The Army in Vittorio Veneto
(A. Lacerenza)
Song written in 1956 by Amleto Lacerenza, first Master of the Italian Army Band, and subsequently modified in 1968. This march, hymn of jubilation and remembrance, was written to commemorate “the battle of Vittorio Veneto” which sanctioned the victory of Italy in the First World War.
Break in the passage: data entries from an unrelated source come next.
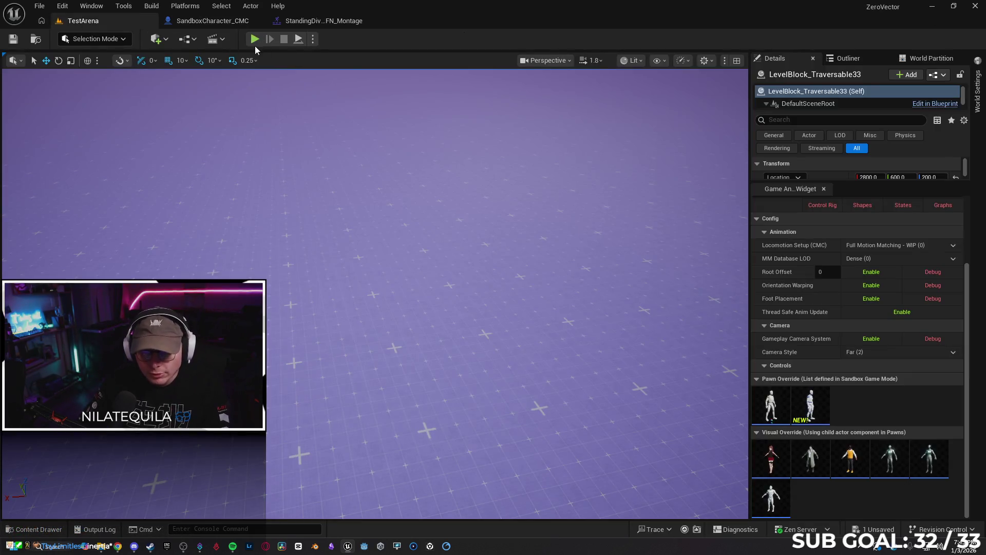
# Start a TestArena play session and run and crouch the character across the arena.
pyautogui.click(254, 38)
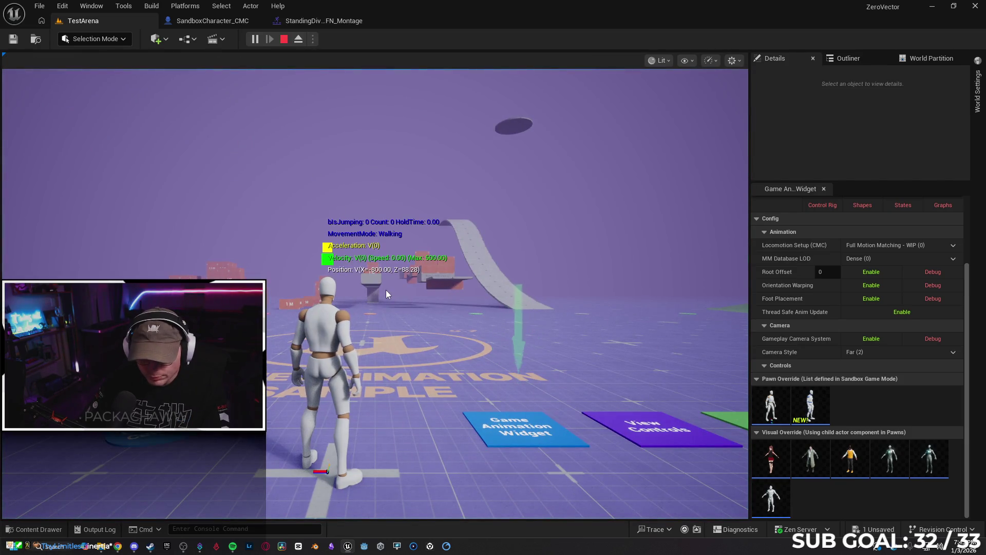
pyautogui.click(386, 302)
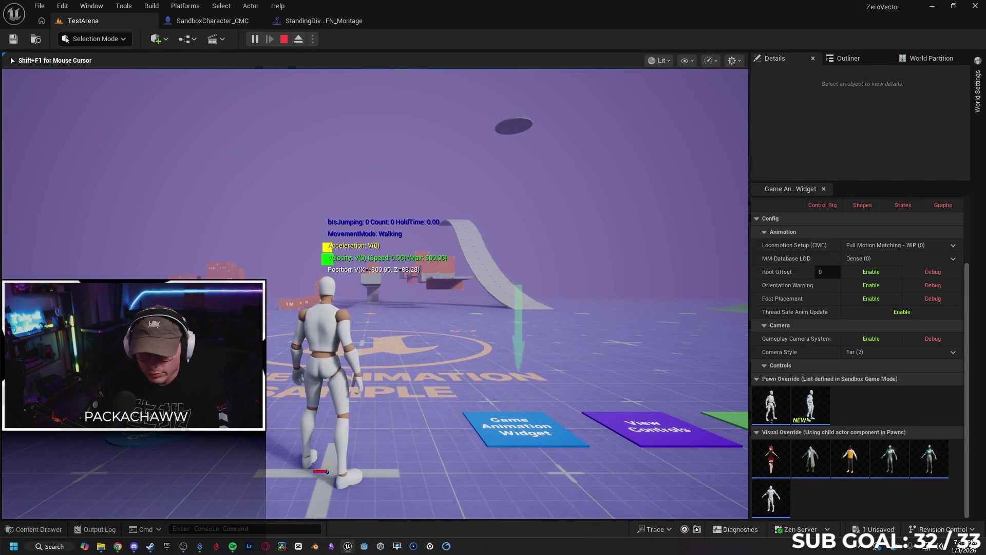
pyautogui.press('c')
pyautogui.press('c')
pyautogui.press('w')
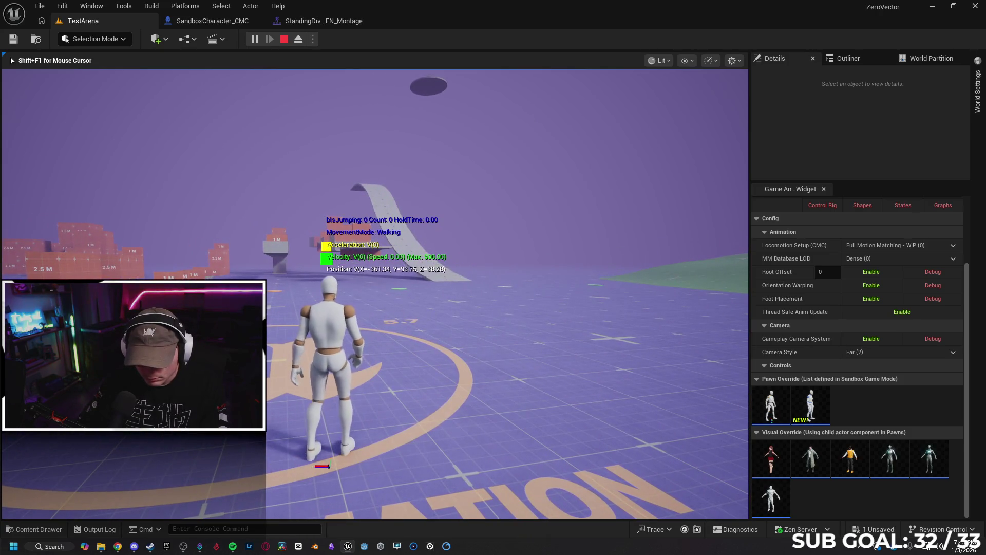
pyautogui.press('c')
pyautogui.press('c')
pyautogui.press('w')
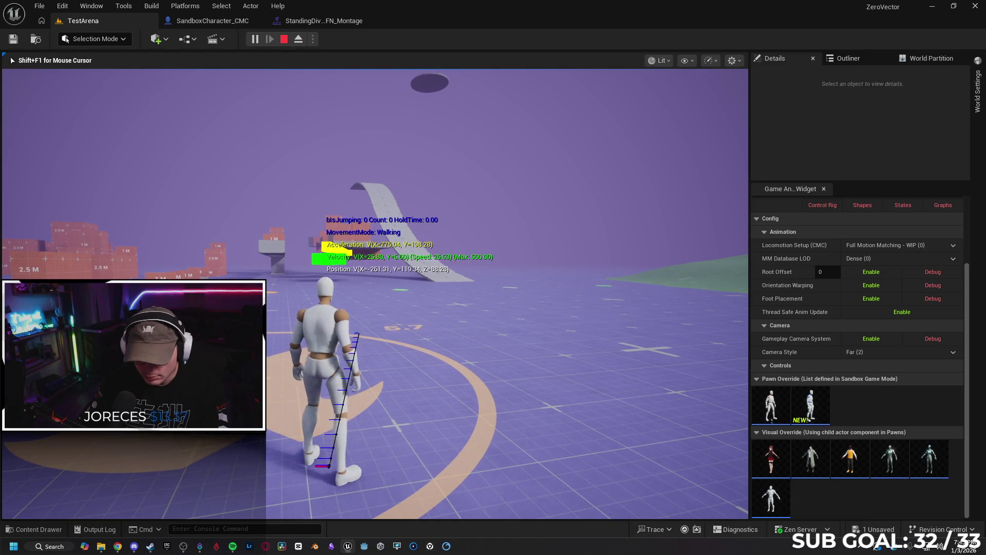
pyautogui.press('c')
(Instrumentation for wind orchestra by Maestro Salvatore Farina)

Elegy for Gorizia
(F. Creux)
The Sixth Battle of the Isonzo, also known as the Battle of Gorizia, was fought in the first half of August 1916 between the Italian and Austro-Hungarian armies and culminated in the conquest of the city by the Italian troops. The capture of Gorizia cost the Italians four times more casualties than those of the rival army, but it represented an important victory and a significant milestone in the history of the conflict. Maestro Fulvio Creux wanted to remember those days so distant, but still alive in the memory, with a composition for Banda that wants to recall the events and deeds of those many “common men” who fought under different banners and, in many cases, left their youth and their hopes on that land.

Ave Maria
(JS Bach – C. Gounod)
It is a famous composition on the Latin text of the Ave Maria. The melody of the song was written in 1859 by the French composer Charles Gounod who thought it superimposed on the Prelude n.1 in C major composed more than 130 years earlier by Johann Sebastian Bach. This “Ave Maria” was performed in 1921 in the Basilica of Aquileia, dedicated to Santa Maria Assunta, during the sad phases that led to the choice of the body which would later be buried in Rome as an Unknown Soldier and which would therefore have represented the sacrifice of six hundred thousand fallen Italians. Maria Bergamas, a commoner from Gradisca d’Isonzo, ideally representing all the Italian mothers who had lost a child during the war, was instructed to choose between eleven bodies.